== Entries supplied ==
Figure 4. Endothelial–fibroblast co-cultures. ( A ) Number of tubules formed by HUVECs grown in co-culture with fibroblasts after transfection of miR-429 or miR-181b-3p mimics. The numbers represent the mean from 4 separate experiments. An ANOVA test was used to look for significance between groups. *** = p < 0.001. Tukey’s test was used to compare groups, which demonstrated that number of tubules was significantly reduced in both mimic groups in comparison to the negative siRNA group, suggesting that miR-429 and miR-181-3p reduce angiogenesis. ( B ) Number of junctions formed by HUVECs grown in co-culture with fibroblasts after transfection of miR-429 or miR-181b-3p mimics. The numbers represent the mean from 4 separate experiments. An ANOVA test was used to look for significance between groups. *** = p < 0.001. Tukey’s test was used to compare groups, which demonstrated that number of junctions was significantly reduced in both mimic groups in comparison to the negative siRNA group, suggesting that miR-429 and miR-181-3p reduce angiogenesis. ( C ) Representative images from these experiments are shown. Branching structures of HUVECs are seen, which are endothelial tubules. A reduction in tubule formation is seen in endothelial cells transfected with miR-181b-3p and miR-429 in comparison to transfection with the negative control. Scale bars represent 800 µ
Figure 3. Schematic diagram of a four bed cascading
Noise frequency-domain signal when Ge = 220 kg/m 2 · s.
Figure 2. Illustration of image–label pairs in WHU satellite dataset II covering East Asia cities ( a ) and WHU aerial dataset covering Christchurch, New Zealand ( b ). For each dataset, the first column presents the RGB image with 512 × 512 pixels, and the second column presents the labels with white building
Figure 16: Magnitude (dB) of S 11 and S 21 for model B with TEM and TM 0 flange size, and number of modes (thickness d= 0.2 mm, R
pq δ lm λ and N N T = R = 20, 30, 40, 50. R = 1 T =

== Exercise requirements ==
Exactly and in full, write out the lines from the one containing "Figure 2. Illustration" through the end of the listing.

== Exercise solution ==
Figure 2. Illustration of image–label pairs in WHU satellite dataset II covering East Asia cities ( a ) and WHU aerial dataset covering Christchurch, New Zealand ( b ). For each dataset, the first column presents the RGB image with 512 × 512 pixels, and the second column presents the labels with white building
Figure 16: Magnitude (dB) of S 11 and S 21 for model B with TEM and TM 0 flange size, and number of modes (thickness d= 0.2 mm, R
pq δ lm λ and N N T = R = 20, 30, 40, 50. R = 1 T =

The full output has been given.